In the early use of computers, the sheer issue of cost divided those who could increase their productivity with computer tracking and management from those who could not afford the equipment to remain competitive, which is the hallmark of the free market system. By advancing those with sufficient capital to modernize, while neutralizing those of more limited means, computers initially created greater barriers to financial success for increasing numbers of people. In the 1980s, personal computers began to find their way into the public education system, similar to the way combustion engines worked their way into public transportation forty years earlier. Similar to business, this was an issue of available funding, with wealthier school districts able to provide more modern facilities and poorer districts having no computers at all. A limited number of students gaining access to technology fed the much-touted “digital divide,” which gave a new dimension to the education inequality that still plagues the United States.

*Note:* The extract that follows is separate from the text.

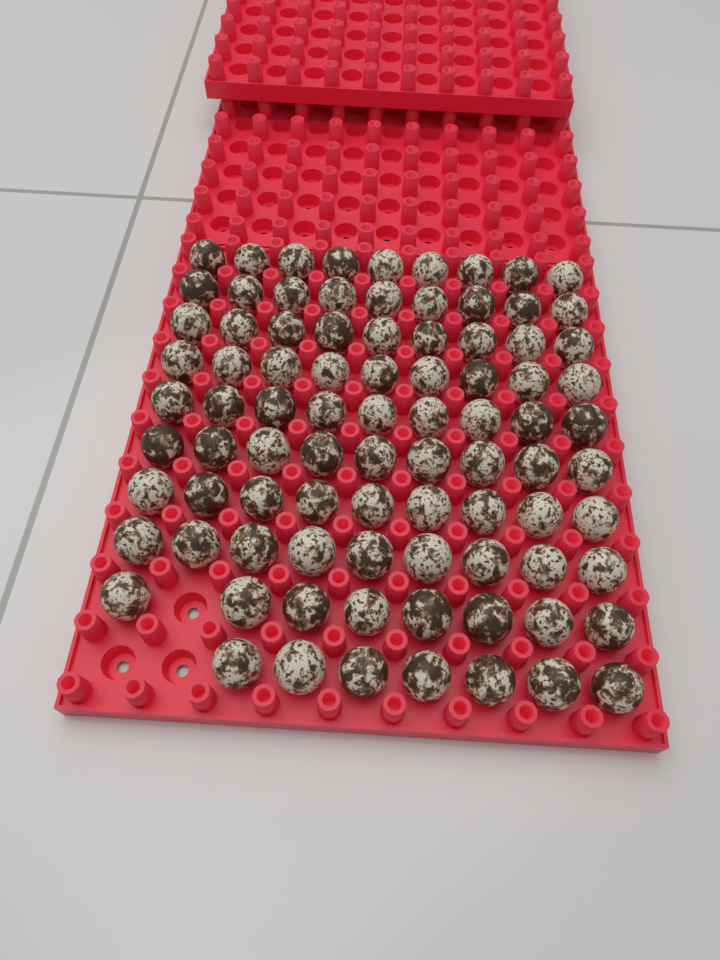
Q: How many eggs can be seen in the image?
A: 87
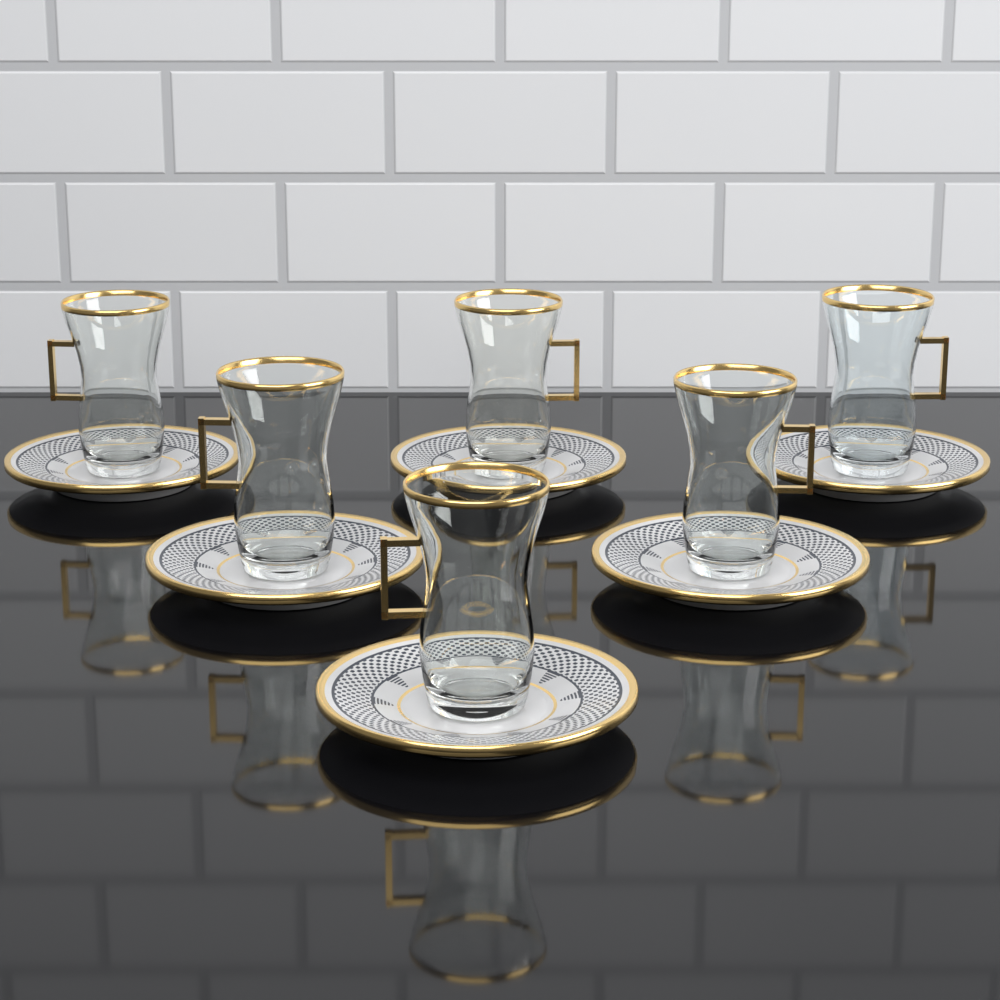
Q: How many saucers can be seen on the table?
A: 6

Upper and middle-class students gained access to the expanding computer science field, while poorer students were left with dwindling manufacturing professions and service industries. To this day, school systems in extreme rural and urban areas do not have the available funding to provide computer training to their students. In addition, many students do not have access to a computer at home or a local library. This lack of exposure limits the opportunities of modern students in a much more dramatic way than it did their parents, as American society becomes more dependent on computers to organize and regulate daily life.
Modern students and displaced workers without computer knowledge face a grave disadvantage during a job search or higher education. These obvious barriers to those of less economic means should not necessarily be seen as an indictment of technology or a refutation of the myriad benefits technological advancement has afforded the United States. The technological revolution is a multi-layered process, with many of the forces involved possessing a longer time frame than those that initially created inequalities. The advent of computers can be seen as analogous to the advent of the printing press. Just as literacy proved to be a basis for evaluation of the value of a prospective student or employee, so has computer literacy become such a measure today. Continuing the analogy, computers can also embody the great leveling device that early books provided.

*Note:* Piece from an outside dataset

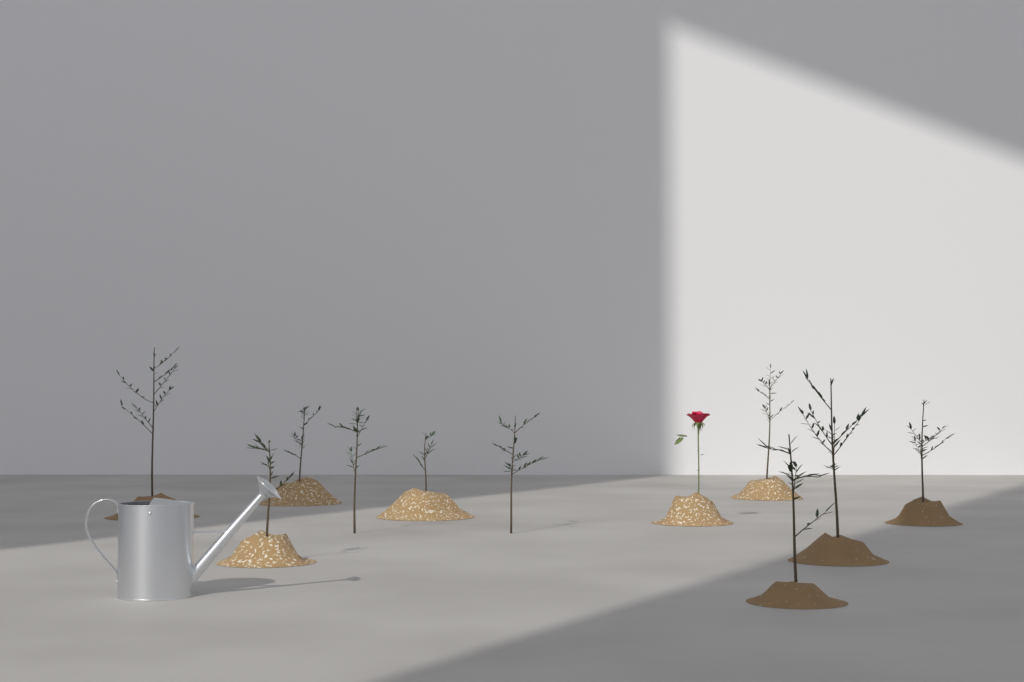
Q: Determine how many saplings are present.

Whereas the initial mass printing of the Bible invited people to defy clerics by coming to their own revelations regarding religion, the information age can also be a boon to freethinking. Education, though biased in favor of those with means, cannot be reclaimed like other material assets. The same can be said of computer training and proficiency. If people with less economic opportunity can gain access to computer skills, these skills are accompanied by a chance at social mobility. As computers become more commonplace, which the current trend indicates, the barriers that they initially posed to the lower economic classes will slowly be decreased or eliminated.
This stage of the technological revolution is as fundamental to societal advancement and efficiency as widespread literacy replacing elitist control of all texts four hundred years ago. Society must acknowledge the potential barriers that technology can create and work towards equal access to technology that will foster growth and prosperity for all citizens, not just those with sufficient economic resources.